Work order: Within the data that follows, set down exactly the lines from the one containing "26: (471, 468, 13.84)" through the one containing "38: (308, 269, 12.54)", both ends included.

□ □ □ □

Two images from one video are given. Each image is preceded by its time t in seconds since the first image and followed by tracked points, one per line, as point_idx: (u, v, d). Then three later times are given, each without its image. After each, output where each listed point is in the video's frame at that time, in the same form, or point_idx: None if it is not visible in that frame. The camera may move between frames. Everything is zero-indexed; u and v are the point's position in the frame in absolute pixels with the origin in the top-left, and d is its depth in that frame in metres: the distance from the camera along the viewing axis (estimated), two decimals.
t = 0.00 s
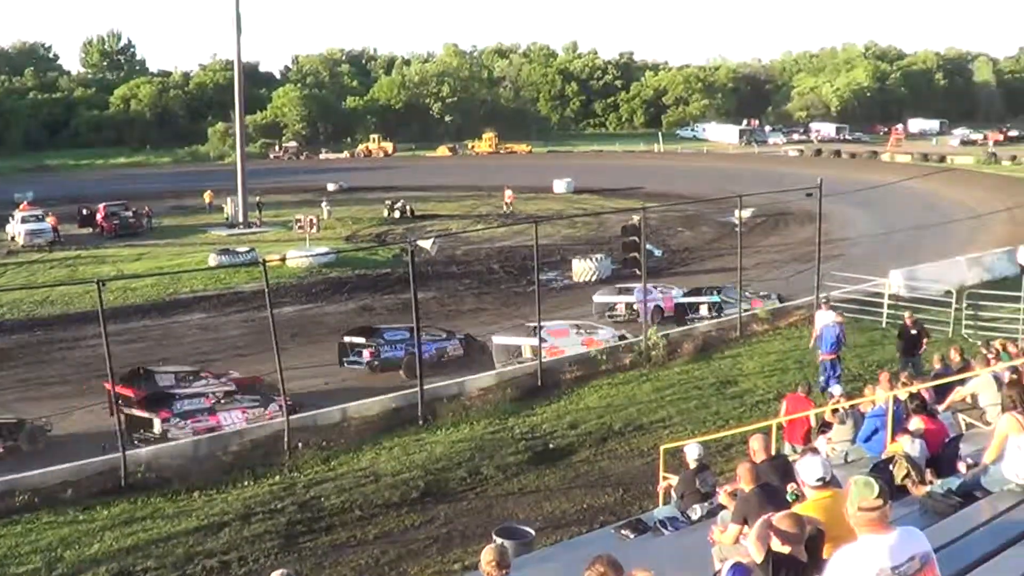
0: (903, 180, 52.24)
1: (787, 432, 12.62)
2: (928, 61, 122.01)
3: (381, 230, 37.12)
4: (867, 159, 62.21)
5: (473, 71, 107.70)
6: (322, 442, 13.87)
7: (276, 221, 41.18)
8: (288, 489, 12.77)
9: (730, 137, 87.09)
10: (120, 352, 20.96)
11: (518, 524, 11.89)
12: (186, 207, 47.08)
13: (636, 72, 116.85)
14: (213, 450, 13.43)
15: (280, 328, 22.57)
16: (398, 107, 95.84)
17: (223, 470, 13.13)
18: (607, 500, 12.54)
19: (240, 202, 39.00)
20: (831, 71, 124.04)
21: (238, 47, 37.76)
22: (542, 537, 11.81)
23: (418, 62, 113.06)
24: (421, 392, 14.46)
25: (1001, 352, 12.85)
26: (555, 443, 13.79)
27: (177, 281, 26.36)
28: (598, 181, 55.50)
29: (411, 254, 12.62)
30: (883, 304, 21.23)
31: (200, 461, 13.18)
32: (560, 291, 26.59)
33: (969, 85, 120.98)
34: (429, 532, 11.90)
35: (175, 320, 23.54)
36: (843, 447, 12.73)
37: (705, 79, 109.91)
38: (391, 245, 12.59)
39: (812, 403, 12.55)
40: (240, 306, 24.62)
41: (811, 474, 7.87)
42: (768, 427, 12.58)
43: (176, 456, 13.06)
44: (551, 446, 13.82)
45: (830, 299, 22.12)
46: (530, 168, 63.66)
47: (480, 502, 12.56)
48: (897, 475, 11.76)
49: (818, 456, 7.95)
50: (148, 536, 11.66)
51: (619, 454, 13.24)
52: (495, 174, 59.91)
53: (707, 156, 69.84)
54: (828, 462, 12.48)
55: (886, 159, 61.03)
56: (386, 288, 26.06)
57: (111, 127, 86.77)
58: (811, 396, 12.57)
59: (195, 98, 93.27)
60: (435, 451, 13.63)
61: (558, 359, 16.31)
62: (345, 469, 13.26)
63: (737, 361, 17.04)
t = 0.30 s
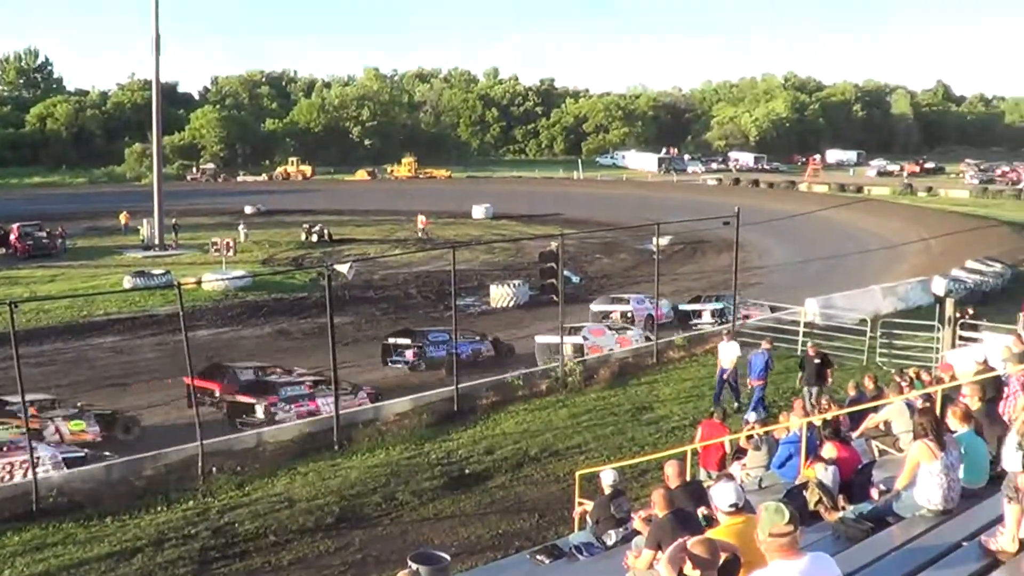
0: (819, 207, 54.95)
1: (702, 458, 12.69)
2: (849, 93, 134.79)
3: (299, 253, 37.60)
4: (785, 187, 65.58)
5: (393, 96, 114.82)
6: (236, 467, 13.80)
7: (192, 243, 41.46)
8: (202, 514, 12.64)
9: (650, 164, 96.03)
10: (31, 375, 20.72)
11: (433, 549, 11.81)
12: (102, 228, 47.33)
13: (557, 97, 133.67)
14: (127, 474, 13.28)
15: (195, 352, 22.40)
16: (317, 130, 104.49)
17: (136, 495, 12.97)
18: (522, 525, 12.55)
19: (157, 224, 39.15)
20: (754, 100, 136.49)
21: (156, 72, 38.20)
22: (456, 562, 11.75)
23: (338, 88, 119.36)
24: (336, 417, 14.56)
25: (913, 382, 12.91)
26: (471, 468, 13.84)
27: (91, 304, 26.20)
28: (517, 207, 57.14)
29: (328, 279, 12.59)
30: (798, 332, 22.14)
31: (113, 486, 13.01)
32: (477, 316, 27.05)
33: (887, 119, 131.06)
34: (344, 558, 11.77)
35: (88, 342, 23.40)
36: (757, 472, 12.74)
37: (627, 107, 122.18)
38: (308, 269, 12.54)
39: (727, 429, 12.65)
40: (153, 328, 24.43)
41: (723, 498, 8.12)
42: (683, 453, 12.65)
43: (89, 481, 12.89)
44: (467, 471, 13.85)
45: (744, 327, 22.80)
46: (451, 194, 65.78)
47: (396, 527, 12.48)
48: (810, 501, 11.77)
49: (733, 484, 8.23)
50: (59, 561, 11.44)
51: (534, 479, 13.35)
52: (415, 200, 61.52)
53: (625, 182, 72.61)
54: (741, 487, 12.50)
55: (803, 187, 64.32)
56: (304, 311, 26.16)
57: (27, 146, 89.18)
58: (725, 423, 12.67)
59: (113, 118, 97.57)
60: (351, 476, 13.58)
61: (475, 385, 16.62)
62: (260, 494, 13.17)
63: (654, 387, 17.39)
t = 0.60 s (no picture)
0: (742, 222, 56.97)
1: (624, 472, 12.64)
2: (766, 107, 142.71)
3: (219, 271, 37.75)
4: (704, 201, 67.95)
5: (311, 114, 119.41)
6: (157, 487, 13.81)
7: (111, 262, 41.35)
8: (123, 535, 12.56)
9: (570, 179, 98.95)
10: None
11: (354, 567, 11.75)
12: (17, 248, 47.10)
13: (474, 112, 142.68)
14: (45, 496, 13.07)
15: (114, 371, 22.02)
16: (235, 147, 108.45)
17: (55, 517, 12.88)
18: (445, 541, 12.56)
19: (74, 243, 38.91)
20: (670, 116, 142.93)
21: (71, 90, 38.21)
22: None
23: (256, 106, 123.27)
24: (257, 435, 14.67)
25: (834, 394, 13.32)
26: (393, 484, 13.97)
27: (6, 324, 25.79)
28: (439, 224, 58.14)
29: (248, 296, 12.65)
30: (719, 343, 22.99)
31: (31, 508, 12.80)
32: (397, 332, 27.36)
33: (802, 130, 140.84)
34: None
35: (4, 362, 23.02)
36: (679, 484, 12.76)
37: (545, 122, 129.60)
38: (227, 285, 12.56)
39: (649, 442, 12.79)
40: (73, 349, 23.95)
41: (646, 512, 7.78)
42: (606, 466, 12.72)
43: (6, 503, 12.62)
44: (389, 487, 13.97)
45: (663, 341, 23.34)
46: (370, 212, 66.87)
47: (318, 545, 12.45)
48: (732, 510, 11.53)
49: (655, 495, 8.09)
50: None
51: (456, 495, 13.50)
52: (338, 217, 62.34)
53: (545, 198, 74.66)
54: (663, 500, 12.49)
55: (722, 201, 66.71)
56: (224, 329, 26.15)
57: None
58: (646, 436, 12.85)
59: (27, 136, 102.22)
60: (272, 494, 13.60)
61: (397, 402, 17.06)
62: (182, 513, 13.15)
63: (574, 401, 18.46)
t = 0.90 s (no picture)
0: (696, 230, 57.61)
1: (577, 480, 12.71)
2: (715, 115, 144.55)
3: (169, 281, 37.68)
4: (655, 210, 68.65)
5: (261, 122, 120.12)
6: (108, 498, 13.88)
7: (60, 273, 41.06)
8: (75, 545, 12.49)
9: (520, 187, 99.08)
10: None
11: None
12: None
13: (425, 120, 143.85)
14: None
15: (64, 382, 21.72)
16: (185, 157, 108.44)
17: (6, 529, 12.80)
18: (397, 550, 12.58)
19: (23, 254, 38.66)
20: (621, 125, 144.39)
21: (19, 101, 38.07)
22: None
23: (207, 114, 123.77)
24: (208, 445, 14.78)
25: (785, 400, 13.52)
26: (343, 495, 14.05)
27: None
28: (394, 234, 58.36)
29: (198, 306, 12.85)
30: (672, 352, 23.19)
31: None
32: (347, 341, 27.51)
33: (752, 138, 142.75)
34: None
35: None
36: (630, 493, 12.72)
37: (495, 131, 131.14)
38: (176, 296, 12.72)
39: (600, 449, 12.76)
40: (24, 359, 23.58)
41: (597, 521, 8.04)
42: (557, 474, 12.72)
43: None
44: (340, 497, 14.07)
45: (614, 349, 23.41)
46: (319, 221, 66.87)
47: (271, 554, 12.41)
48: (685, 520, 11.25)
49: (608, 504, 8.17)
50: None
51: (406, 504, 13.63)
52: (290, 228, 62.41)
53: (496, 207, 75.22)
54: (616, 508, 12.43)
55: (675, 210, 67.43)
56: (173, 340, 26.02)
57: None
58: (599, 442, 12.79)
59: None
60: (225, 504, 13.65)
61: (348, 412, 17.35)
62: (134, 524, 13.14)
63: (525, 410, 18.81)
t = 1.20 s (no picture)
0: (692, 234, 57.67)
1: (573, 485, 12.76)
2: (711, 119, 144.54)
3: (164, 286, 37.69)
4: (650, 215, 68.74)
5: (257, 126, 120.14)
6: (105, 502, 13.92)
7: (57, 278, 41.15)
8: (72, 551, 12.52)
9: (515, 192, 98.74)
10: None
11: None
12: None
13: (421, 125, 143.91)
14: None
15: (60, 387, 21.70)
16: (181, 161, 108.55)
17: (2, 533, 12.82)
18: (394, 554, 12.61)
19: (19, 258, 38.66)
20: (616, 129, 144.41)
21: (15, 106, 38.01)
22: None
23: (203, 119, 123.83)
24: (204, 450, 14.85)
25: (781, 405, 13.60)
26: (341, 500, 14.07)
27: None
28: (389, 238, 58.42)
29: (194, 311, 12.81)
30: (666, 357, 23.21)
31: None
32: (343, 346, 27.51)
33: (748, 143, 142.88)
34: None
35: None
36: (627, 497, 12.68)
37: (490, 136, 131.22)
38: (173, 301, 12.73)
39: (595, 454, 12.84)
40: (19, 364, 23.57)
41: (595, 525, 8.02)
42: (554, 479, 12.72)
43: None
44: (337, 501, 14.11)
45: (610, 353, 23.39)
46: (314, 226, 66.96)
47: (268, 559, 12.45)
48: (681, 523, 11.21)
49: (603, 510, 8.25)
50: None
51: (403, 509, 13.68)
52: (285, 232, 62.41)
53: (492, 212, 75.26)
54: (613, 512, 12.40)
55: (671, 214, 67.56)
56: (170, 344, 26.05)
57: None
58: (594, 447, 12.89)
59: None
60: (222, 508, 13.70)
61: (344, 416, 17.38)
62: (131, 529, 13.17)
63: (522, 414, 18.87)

□ □ □ □

The completed task:
26: (471, 468, 13.84)
27: (91, 304, 26.20)
28: (517, 207, 57.14)
29: (328, 279, 12.59)
30: (798, 332, 22.14)
31: (113, 486, 13.01)
32: (477, 316, 27.05)
33: (887, 119, 131.06)
34: (344, 558, 11.77)
35: (88, 342, 23.40)
36: (757, 472, 12.74)
37: (627, 107, 122.18)
38: (308, 269, 12.54)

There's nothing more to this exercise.